**PROBLEM STATEMENT:** Your answer must hold only the lines below from the line containing "86: (1421, 770)" through the line containing "183: (71, 430)", each reproduced exactly.

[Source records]
+-------+

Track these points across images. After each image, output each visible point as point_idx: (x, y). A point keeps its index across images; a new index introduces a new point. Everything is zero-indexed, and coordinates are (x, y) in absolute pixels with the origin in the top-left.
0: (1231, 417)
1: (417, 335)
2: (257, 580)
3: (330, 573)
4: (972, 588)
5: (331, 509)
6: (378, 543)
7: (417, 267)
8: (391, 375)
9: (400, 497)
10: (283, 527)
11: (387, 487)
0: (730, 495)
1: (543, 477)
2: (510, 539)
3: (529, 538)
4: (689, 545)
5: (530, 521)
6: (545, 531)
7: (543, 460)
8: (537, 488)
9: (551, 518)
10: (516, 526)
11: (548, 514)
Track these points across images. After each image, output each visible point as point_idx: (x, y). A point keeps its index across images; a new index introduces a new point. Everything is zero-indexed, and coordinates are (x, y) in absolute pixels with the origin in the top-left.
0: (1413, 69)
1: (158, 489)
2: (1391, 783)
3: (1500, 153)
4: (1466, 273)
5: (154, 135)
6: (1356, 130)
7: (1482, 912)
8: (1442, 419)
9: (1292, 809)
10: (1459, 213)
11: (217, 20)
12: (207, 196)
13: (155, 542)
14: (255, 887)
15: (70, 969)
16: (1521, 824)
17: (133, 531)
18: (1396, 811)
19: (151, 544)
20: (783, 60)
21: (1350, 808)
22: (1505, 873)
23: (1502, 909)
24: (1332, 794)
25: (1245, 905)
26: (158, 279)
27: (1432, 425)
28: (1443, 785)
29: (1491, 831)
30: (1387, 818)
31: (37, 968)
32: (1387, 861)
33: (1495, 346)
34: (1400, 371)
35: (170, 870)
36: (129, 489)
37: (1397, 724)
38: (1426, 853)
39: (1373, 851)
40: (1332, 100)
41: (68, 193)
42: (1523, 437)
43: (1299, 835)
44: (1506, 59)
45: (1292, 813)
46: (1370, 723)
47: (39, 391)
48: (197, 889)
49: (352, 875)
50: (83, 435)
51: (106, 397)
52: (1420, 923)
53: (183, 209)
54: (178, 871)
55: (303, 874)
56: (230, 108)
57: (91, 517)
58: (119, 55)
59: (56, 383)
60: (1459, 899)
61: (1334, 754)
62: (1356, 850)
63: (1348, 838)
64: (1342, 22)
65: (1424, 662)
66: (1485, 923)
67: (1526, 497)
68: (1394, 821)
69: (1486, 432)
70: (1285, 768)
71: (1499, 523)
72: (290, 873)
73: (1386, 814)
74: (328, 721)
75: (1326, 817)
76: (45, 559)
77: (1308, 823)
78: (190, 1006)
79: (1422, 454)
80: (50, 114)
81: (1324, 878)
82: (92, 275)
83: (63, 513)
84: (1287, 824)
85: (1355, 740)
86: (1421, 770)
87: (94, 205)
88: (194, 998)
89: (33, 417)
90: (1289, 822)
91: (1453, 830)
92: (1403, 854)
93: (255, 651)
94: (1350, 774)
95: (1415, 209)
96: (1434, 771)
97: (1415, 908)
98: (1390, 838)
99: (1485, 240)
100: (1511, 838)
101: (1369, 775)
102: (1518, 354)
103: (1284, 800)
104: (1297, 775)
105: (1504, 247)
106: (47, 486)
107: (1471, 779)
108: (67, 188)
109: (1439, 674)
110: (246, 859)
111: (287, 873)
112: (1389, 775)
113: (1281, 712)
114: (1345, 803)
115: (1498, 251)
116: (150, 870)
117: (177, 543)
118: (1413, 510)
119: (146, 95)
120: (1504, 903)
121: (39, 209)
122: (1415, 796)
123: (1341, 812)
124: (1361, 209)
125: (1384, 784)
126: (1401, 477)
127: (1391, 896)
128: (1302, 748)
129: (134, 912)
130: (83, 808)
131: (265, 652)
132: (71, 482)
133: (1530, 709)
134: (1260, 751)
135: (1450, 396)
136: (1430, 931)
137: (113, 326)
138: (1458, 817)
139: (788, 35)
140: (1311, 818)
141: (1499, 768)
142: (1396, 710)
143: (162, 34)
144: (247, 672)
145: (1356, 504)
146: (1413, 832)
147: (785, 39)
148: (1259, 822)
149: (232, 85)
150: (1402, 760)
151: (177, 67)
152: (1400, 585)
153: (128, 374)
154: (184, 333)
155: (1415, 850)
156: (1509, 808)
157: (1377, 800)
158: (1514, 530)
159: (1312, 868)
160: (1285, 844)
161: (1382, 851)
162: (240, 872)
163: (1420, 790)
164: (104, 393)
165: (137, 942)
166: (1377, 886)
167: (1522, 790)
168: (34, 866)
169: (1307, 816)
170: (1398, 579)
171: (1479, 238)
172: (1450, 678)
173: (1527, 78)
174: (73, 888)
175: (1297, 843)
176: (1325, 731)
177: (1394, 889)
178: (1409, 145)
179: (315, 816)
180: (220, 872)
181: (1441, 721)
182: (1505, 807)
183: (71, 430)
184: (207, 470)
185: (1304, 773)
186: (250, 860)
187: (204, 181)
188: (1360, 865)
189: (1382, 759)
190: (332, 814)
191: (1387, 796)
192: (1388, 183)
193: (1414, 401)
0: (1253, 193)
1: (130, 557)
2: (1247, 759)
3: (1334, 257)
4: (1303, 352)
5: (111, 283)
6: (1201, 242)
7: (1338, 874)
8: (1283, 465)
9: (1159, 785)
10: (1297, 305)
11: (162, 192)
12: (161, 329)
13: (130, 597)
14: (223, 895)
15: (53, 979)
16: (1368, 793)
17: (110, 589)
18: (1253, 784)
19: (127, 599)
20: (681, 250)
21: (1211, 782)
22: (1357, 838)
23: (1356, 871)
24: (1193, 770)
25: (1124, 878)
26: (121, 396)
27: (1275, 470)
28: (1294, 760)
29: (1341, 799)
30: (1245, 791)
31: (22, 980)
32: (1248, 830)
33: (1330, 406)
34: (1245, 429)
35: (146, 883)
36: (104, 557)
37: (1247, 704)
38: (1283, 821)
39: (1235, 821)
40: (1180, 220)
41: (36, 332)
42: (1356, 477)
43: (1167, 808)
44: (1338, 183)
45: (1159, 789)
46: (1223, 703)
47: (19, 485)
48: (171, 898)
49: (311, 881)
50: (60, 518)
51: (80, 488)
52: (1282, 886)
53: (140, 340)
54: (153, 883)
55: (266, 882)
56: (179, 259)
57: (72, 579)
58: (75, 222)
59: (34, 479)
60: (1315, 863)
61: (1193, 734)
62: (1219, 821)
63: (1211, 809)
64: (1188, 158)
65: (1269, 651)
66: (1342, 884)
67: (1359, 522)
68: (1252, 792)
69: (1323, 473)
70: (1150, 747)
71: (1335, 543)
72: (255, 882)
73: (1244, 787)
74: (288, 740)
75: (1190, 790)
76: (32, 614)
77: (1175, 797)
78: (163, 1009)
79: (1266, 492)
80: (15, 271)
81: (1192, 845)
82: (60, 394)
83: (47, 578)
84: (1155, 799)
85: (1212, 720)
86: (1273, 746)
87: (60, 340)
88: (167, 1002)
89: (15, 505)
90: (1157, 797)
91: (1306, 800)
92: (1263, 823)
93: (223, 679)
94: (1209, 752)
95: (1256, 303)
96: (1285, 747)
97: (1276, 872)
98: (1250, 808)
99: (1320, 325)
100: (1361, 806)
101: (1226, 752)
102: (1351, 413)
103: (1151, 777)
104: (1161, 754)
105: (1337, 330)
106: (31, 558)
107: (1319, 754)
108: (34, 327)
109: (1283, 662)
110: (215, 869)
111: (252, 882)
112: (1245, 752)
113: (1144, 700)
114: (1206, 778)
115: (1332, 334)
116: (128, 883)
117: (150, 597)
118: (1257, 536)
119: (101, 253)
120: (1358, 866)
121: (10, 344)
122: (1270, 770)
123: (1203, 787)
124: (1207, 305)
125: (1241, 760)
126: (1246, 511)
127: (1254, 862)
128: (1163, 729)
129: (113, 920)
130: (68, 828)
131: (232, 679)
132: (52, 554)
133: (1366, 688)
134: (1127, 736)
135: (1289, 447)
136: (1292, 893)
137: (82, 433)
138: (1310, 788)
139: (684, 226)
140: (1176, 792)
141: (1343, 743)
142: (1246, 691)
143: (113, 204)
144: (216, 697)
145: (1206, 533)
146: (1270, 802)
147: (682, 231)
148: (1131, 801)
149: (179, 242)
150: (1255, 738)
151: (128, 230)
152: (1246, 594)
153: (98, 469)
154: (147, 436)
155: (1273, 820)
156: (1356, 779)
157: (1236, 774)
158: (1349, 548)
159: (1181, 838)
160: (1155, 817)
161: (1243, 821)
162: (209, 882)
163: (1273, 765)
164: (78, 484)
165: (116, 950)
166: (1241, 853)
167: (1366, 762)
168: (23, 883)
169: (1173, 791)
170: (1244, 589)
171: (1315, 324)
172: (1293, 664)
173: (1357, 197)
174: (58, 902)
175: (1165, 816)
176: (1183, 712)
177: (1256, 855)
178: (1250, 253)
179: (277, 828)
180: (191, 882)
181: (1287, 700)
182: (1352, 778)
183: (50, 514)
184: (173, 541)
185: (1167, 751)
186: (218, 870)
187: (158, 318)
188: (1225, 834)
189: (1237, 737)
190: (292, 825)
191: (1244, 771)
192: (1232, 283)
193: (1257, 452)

+-------+

**THE ANSWER:**
86: (1421, 770)
87: (94, 205)
88: (194, 998)
89: (33, 417)
90: (1289, 822)
91: (1453, 830)
92: (1403, 854)
93: (255, 651)
94: (1350, 774)
95: (1415, 209)
96: (1434, 771)
97: (1415, 908)
98: (1390, 838)
99: (1485, 240)
100: (1511, 838)
101: (1369, 775)
102: (1518, 354)
103: (1284, 800)
104: (1297, 775)
105: (1504, 247)
106: (47, 486)
107: (1471, 779)
108: (67, 188)
109: (1439, 674)
110: (246, 859)
111: (287, 873)
112: (1389, 775)
113: (1281, 712)
114: (1345, 803)
115: (1498, 251)
116: (150, 870)
117: (177, 543)
118: (1413, 510)
119: (146, 95)
120: (1504, 903)
121: (39, 209)
122: (1415, 796)
123: (1341, 812)
124: (1361, 209)
125: (1384, 784)
126: (1401, 477)
127: (1391, 896)
128: (1302, 748)
129: (134, 912)
130: (83, 808)
131: (265, 652)
132: (71, 482)
133: (1530, 709)
134: (1260, 751)
135: (1450, 396)
136: (1430, 931)
137: (113, 326)
138: (1458, 817)
139: (788, 35)
140: (1311, 818)
141: (1499, 768)
142: (1396, 710)
143: (162, 34)
144: (247, 672)
145: (1356, 504)
146: (1413, 832)
147: (785, 39)
148: (1259, 822)
149: (232, 85)
150: (1402, 760)
151: (177, 67)
152: (1400, 585)
153: (128, 374)
154: (184, 333)
155: (1415, 850)
156: (1509, 808)
157: (1377, 800)
158: (1514, 530)
159: (1312, 868)
160: (1285, 844)
161: (1382, 851)
162: (240, 872)
163: (1420, 790)
164: (104, 393)
165: (137, 942)
166: (1377, 886)
167: (1522, 790)
168: (34, 866)
169: (1307, 816)
170: (1398, 579)
171: (1479, 238)
172: (1450, 678)
173: (1527, 78)
174: (73, 888)
175: (1297, 843)
176: (1325, 731)
177: (1394, 889)
178: (1409, 145)
179: (315, 816)
180: (220, 872)
181: (1441, 721)
182: (1505, 807)
183: (71, 430)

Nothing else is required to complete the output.